Mr. Meaney, too, likes to keep a low profile: “I don’t ever really approach anyone, just as a general policy.”
Mr. Antosca, though, has n
o such reservations—“Someone was reading an Elizabeth Wurtzel book last fall, and I started talking to them just because Wurtzel was at Yale Law School while I was there and I’d met her at a master’s tea”—and he is totally open to turning his galleys into dates.
“It’s absolutely possible,” he said. “One time I had a galley of my own book and somebody asked about it. I pretended I wasn’t the author. It was very brief—I started a conversation with a girl, and I had the galley in my lap because I was proofreading. At some point she asked what it was, and I was like, ‘Oh, this? It isn’t bad.”
Bookish women are clearly open-minded on the topic as well.
Mel Flashman, a literary agent in her early 30s at Trident Media Group, said that if she saw a cute young man reading a galley by one of her clients—the cultural critic Walter Benn Michaels, for instance, with whom Ms. Flashman studied in graduate school and now represents to the trade houses—she would not hesitate to approach him. “I would totally use it as an excuse to talk to him. That said, I would almost automatically have a crush on any fellow reading WBM!”
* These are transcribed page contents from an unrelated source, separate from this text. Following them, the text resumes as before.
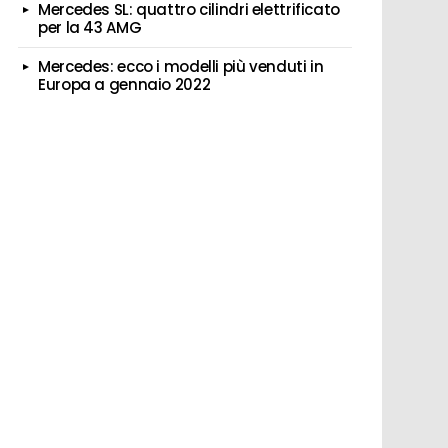
Mercedes SL: quattro cilindri elettrificato
per la 43 AMG
Mercedes: ecco i modelli più venduti in
Europa a gennaio 2022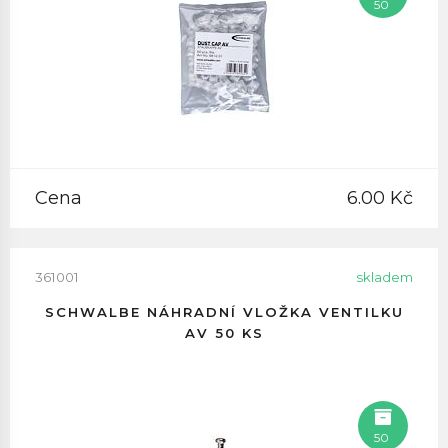
50
Cena
6.00 Kč
361001
skladem
SCHWALBE NÁHRADNÍ VLOŽKA VENTILKU
AV 50 KS
50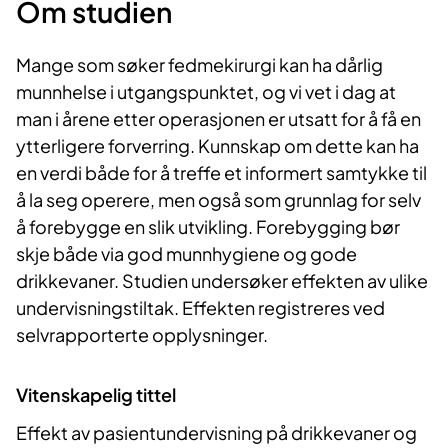
Om studien
Mange som søker fedmekirurgi kan ha dårlig
munnhelse i utgangspunktet, og vi vet i dag at
man i årene etter operasjonen er utsatt for å få en
ytterligere forverring. Kunnskap om dette kan ha
en verdi både for å treffe et informert samtykke til
å la seg operere, men også som grunnlag for selv
å forebygge en slik utvikling. Forebygging bør
skje både via god munnhygiene og gode
drikkevaner. Studien undersøker effekten av ulike
undervisningstiltak. Effekten registreres ved
selvrapporterte opplysninger.
Vitenskapelig tittel
Effekt av pasientundervisning på drikkevaner og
And what would your opening line be, Ms. Flashman?
“‘Did you read Our America? The Trouble with Diversity? What are your thoughts on intentionalism versus reader-response theory?’”
Meanwhile, Ali Heifetz, an editorial assistant at Norton, said that while she has never been moved to approach someone based on the galley they were reading, she would not rule it out. “If and when [I saw] a cute dude reading a galley on the train,” she said, “he would be more attractive to me than same dude not reading a galley.
“But less attractive than the same dude carrying a guitar case,” she added.